## PROBLEM TO WORK ON
Copy the lines of the items below word for word, starting at the line containing "[55, 14, 328, 418]" and ending at the line containing "blue and white bus on the road", with both of those lines included. Leave any pictures out of your copy.

─── RECORD SET

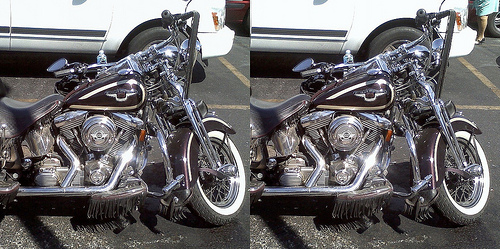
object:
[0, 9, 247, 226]
bike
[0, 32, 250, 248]
pavement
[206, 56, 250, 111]
lines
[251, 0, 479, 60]
vehicle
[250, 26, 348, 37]
stripe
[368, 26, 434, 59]
tire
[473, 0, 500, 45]
woman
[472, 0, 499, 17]
skirt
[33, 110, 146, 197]
engine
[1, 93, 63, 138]
seat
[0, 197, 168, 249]
shadow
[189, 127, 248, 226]
tire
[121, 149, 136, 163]
sunshine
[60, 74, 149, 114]
gas tank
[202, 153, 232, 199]
forks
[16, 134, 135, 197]
exhaust pipe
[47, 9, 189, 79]
handle bars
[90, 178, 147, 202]
footboard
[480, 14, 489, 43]
leg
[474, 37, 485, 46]
shoes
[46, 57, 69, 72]
mirror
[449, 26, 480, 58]
bumper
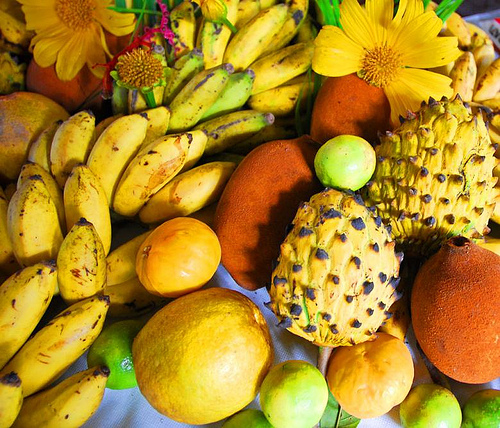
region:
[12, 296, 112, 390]
this is a banana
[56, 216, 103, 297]
this is a banana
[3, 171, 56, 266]
this is a banana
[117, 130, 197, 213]
this is a banana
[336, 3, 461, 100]
this is a yellow flower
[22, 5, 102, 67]
this is a yellow flower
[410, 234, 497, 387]
this is an orange fruit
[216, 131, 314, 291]
this is an orange fruit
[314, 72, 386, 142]
this is an orange fruit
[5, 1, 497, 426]
these are different types of fruit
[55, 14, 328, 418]
a stall of fruits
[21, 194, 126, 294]
bananas are rippen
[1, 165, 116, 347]
bananas are dark yellow in color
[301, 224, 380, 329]
the fruit is rippen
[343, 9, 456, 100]
the flower petals are yellow in color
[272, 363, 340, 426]
the oarnage is green in color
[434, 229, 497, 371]
the fruit is maroon in color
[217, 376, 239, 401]
part of a fruit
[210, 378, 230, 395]
aprt of a peel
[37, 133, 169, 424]
small bananas in bunch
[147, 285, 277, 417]
large orange in fruits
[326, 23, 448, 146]
yellow flower in fruits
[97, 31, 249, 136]
small and green bananas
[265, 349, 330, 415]
small and yellow fruit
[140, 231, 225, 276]
small and orange fruit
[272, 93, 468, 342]
yellow durians in pile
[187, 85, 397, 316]
dark brown fruits in pile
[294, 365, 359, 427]
green leaves behind fruit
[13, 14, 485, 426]
large pile of fruits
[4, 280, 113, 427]
A fresh ripe yellow banana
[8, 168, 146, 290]
A fresh ripe yellow banana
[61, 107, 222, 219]
A fresh ripe yellow banana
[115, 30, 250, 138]
A fresh ripe yellow banana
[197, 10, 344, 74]
A fresh ripe yellow banana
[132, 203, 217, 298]
A fresh yellow orange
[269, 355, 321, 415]
A fresh yellow orange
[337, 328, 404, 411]
A fresh yellow orange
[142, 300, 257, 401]
A fresh yellow orange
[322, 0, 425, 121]
A beautiful yellow flower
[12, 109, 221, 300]
bunch of bananas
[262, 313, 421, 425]
green lime by orange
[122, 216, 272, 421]
small orange by large orange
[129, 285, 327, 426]
large orange by green lime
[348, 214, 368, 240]
purple spot on fruit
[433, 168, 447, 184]
purple spot on fruit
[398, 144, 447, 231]
purple spots on fruit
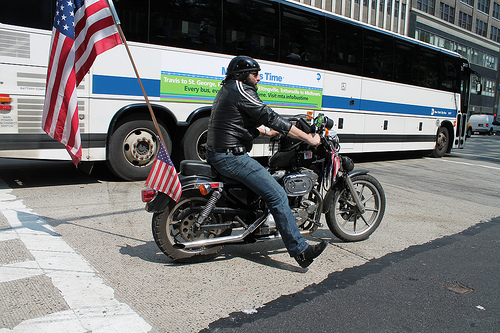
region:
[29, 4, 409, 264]
man on a motorcycle on a street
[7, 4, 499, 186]
blue and white bus on the road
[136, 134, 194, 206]
American flag on a motorcycle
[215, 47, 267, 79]
black helmet of a motorcyclist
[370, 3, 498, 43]
buildings in the background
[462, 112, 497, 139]
white van parked on road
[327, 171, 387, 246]
front wheel of a motorcycle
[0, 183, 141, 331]
white painted lines on the street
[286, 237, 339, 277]
right boot of a motorcyclist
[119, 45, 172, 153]
wooden pole of a flag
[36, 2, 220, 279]
two american flags on motorcycle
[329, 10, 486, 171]
Front of Large city bus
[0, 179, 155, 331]
walkway for crossing the street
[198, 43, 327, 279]
motorcyclist waiting for something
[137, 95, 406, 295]
motorcycle stopped near a bus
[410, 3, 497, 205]
city bus waiting in traffic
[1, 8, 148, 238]
back of city bus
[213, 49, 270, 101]
motorcyclist's helmet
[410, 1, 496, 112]
tall buildings in city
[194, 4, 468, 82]
people riding on bus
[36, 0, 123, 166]
The large American flag on the back of the motorcycle.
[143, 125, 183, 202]
The small American flag on the back of the motorcycle.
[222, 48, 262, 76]
The black helmet the man is wearing.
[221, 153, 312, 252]
The blue jeans the man is wearing.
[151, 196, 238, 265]
The motorcycle's back tire.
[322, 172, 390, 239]
The motorcycle's front tire.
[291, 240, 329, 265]
The man's black boot.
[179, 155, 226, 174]
The black seat on the motorcycle.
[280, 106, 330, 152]
The handle bars of the motorcycle.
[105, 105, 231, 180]
The two rear back tires on the bus.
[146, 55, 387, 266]
A man in a leather jacket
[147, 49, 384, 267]
A man riding a motorcycle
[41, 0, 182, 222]
Two American flags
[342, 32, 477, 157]
A white bus with a blue stripe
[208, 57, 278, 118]
A man wearing a black helmet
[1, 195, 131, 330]
White lines on a street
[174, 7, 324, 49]
Black windows on a bus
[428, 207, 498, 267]
Two colors of pavemen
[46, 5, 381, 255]
Two flags on the back of a motorcycle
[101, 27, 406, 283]
A man on a motorcycle next to a bus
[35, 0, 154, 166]
an American flag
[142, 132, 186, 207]
an American flag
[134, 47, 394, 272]
a man riding on a motorcycle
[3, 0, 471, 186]
a white, black and blue bus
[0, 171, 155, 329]
a painted white crosswalk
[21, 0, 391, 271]
a man riding a motorcycle with American flags attached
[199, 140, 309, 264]
a pair of men's blue jeans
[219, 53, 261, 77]
a black motorcycle helmet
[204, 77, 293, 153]
a black and white jacket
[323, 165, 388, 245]
a motorcycle's front tire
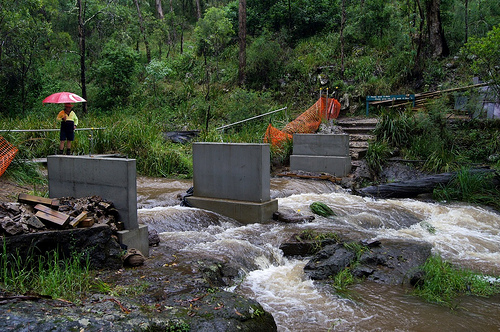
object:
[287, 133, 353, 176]
support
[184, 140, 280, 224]
support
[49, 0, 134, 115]
leaves trees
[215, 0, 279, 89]
leaves trees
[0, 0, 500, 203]
vegetation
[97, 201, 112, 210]
debris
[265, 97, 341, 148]
fence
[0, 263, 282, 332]
flat rock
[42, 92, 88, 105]
umbrella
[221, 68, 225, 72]
leaves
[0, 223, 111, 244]
board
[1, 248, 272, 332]
ground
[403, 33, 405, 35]
leave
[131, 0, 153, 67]
tree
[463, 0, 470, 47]
tree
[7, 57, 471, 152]
bush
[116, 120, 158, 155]
plant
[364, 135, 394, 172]
plant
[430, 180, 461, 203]
plant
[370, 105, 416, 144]
plant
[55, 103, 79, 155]
person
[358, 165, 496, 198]
log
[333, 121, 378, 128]
steps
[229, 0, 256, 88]
trees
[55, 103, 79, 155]
woman looking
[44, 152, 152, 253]
from platform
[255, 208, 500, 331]
grass/water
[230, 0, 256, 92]
tree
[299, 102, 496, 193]
ground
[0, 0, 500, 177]
slope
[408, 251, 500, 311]
grass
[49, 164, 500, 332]
water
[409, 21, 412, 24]
leaves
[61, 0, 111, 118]
trees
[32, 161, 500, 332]
stream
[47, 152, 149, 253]
support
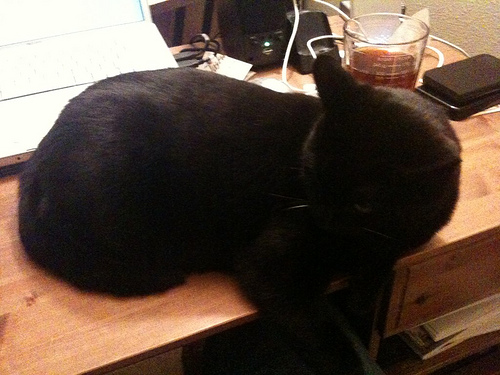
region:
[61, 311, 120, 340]
part of a table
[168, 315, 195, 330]
edge of a table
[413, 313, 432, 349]
part of a drawer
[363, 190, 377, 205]
eye of a cat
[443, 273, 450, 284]
part of a drawer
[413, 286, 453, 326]
edge of drawer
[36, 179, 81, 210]
back of a cat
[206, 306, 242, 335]
part of a table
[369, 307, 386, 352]
part of a drawer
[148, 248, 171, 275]
body of a cat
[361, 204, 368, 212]
eye of a cat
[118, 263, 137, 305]
back of a cat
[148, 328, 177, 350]
side of a table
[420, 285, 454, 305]
edge of a drawer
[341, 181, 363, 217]
head of a cat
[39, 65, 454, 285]
A cat on the desk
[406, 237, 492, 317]
A drawer on the desk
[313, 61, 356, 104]
The ear of the cat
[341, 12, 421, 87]
A glass of a dark beverage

──────

## ANSWER TO THE EXERCISE
[55, 14, 328, 418]
a stall of fruits
[21, 194, 126, 294]
bananas are rippen
[1, 165, 116, 347]
bananas are dark yellow in color
[301, 224, 380, 329]
the fruit is rippen
[343, 9, 456, 100]
the flower petals are yellow in color
[272, 363, 340, 426]
the oarnage is green in color
[434, 229, 497, 371]
the fruit is maroon in color
[217, 376, 239, 401]
part of a fruit
[210, 378, 230, 395]
aprt of a peel
[37, 133, 169, 424]
small bananas in bunch
[147, 285, 277, 417]
large orange in fruits
[326, 23, 448, 146]
yellow flower in fruits
[97, 31, 249, 136]
small and green bananas
[265, 349, 330, 415]
small and yellow fruit
[140, 231, 225, 276]
small and orange fruit
[272, 93, 468, 342]
yellow durians in pile
[187, 85, 397, 316]
dark brown fruits in pile
[294, 365, 359, 427]
green leaves behind fruit
[13, 14, 485, 426]
large pile of fruits
[4, 280, 113, 427]
A fresh ripe yellow banana
[8, 168, 146, 290]
A fresh ripe yellow banana
[61, 107, 222, 219]
A fresh ripe yellow banana
[115, 30, 250, 138]
A fresh ripe yellow banana
[197, 10, 344, 74]
A fresh ripe yellow banana
[132, 203, 217, 298]
A fresh yellow orange
[269, 355, 321, 415]
A fresh yellow orange
[337, 328, 404, 411]
A fresh yellow orange
[142, 300, 257, 401]
A fresh yellow orange
[322, 0, 425, 121]
A beautiful yellow flower
[12, 109, 221, 300]
bunch of bananas
[262, 313, 421, 425]
green lime by orange
[122, 216, 272, 421]
small orange by large orange
[129, 285, 327, 426]
large orange by green lime
[348, 214, 368, 240]
purple spot on fruit
[433, 168, 447, 184]
purple spot on fruit
[398, 144, 447, 231]
purple spots on fruit
region:
[29, 4, 409, 264]
man on a motorcycle on a street
[7, 4, 499, 186]
blue and white bus on the road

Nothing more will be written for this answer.